* _Input records_

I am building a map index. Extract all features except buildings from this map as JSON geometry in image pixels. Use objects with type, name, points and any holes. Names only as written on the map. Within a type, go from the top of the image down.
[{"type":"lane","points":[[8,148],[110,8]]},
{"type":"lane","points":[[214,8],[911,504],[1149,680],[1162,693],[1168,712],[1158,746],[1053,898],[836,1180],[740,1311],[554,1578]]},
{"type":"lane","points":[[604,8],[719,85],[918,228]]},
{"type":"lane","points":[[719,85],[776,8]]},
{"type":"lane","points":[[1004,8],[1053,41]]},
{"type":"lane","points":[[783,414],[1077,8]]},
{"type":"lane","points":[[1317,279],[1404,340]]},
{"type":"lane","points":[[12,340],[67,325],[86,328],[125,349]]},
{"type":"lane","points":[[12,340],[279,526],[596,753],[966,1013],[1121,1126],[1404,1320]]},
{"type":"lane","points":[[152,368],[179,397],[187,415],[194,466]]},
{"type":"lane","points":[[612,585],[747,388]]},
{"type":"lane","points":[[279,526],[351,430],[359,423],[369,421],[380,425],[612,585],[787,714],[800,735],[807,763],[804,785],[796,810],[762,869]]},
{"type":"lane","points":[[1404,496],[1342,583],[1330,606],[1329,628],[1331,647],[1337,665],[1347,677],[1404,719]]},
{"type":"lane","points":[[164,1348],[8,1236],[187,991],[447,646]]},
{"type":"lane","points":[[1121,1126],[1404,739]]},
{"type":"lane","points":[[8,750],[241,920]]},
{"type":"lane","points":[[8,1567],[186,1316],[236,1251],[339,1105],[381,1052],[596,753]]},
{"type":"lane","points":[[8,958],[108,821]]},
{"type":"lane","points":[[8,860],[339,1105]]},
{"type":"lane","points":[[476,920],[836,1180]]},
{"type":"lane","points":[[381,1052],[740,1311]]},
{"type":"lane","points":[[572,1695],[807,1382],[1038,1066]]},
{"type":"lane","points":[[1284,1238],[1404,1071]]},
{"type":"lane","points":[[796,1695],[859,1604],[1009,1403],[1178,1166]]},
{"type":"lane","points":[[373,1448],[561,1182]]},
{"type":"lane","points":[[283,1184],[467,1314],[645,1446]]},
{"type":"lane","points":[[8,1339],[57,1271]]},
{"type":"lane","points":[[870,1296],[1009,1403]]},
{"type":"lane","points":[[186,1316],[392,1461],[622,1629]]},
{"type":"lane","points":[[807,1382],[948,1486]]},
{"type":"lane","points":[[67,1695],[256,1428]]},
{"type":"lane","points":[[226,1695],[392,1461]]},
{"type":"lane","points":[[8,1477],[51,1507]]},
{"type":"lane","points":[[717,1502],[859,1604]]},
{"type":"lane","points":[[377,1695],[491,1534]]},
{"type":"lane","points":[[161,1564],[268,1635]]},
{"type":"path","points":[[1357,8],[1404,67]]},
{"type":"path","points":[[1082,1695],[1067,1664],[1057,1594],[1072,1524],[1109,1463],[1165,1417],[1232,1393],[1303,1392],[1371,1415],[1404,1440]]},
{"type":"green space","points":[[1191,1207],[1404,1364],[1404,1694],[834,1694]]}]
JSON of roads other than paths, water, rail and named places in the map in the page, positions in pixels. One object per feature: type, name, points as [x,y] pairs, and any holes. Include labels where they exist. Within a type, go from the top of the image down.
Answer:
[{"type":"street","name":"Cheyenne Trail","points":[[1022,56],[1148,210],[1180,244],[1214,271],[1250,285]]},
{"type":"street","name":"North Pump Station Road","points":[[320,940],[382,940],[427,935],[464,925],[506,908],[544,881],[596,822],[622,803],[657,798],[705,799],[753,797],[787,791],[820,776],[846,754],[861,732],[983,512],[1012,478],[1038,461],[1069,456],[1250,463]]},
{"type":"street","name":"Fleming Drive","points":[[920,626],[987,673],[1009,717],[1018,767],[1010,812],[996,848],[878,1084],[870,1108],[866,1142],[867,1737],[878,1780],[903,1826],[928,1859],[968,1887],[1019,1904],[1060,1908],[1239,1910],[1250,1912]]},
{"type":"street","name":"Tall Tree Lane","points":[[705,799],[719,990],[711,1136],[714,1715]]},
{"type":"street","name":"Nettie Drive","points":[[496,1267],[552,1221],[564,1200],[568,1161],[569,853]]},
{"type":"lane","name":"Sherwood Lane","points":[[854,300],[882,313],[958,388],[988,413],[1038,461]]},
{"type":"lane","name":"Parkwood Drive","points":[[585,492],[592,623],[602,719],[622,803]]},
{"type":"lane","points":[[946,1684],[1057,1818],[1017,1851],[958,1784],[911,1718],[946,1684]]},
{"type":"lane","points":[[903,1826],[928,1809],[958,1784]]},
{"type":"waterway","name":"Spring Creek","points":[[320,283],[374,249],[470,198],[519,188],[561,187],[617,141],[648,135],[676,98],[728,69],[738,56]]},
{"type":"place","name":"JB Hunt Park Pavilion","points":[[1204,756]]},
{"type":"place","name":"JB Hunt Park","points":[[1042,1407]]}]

* _What the task asks_
Number of lines holding "image" in the listing above: work it out and give that number alone.

* _Result of this exercise_
2